According to the auditor disclosure below, on what date was Arthur Korn replaced?

» GIVEN PASSAGE
- - -

The independent auditor's report of Arthur Korn on the consolidated
financial statements of the Registrant for the three years ended December 31,
1995, dated March 27, 1996, included in the Form 10-K for the fiscal year ended
December 31, 1995, contained no adverse opinion or disclaimer of opinion and was
qualified as to the Company's ability to continue as a going concern and the
application of Financial Accounting Standards No. 86.
In connection with the Registrant's audits for the fiscal years ended
December 31, 1994 and 1995, and in the subsequent interim period prior to Arthur
Korn's replacement on August 27, 1996, there were (i) no disagreements with
Arthur Korn on any matter of accounting principles or practices, financial
statement disclosure, or auditing scope or procedure which disagreements, if not
resolved to the satisfaction of Arthur Korn, would have caused Arthur Korn to
make reference to the subject matter of the disagreement in connection with this
report; and (ii) no "reportable events" as described in Item 304(a)(1)(v) of
Regulation S-K.

- - -

» SUPPLIED INFORMATION
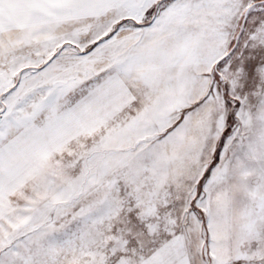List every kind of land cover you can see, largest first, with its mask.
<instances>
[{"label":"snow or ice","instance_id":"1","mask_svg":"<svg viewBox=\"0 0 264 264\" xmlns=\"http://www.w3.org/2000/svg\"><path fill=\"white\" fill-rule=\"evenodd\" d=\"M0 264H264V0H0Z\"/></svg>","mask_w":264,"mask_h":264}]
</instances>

- - -

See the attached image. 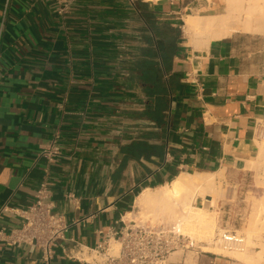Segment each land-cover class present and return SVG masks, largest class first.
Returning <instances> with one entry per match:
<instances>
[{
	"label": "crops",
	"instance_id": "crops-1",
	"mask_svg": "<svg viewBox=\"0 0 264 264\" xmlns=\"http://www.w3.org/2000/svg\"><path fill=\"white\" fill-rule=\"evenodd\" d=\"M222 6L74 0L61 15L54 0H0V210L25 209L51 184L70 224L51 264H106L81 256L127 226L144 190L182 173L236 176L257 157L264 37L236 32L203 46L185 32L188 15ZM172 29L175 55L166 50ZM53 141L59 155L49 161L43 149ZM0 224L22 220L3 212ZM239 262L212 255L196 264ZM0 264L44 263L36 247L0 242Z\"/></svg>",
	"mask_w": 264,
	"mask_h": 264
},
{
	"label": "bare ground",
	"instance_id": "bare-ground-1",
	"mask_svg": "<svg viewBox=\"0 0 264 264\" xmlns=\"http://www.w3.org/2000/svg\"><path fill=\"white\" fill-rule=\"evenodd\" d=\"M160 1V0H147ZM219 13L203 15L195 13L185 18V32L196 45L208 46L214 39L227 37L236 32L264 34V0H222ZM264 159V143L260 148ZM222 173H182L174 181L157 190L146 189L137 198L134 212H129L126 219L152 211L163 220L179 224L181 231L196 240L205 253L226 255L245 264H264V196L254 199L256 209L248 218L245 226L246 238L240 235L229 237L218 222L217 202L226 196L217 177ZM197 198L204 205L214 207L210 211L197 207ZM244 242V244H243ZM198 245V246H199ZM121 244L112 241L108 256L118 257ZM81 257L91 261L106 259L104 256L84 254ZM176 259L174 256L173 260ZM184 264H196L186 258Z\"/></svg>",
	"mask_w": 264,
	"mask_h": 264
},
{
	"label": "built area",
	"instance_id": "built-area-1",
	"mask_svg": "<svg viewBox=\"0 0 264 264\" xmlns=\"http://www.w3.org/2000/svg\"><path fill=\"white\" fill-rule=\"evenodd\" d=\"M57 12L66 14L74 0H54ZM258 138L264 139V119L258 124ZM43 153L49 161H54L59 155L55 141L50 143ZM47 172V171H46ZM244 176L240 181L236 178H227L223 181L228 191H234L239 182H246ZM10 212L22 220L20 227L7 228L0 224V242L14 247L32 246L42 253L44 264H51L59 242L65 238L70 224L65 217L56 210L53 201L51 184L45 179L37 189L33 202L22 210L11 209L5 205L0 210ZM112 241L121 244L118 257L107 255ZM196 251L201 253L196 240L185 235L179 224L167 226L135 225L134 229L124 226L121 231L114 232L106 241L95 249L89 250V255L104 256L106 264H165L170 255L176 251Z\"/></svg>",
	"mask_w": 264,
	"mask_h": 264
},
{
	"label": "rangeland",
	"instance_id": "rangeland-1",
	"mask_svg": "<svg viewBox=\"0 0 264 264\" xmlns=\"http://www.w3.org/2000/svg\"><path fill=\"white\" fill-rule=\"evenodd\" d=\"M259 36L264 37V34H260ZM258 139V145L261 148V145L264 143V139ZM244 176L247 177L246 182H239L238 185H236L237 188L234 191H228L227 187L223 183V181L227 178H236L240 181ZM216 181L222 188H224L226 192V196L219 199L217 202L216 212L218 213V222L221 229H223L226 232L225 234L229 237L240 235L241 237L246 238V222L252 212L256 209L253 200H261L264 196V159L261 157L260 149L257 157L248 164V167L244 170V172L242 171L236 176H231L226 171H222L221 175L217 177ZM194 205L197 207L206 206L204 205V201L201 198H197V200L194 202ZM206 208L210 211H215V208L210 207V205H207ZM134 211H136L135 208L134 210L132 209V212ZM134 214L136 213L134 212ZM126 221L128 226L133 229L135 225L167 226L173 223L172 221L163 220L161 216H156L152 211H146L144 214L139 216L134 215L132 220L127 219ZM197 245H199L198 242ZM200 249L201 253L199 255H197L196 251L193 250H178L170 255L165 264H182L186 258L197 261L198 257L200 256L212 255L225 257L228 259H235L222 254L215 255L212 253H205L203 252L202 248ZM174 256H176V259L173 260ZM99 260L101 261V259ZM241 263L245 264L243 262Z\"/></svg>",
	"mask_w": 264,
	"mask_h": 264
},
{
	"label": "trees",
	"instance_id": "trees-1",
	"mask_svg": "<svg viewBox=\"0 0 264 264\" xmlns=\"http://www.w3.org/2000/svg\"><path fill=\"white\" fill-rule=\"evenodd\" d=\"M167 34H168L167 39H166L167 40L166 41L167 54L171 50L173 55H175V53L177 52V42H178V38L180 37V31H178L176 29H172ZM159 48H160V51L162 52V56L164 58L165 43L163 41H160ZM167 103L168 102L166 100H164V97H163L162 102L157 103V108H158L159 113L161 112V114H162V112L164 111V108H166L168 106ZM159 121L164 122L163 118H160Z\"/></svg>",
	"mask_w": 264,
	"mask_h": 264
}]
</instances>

- - -

» TASK RESULT
August 27, 1996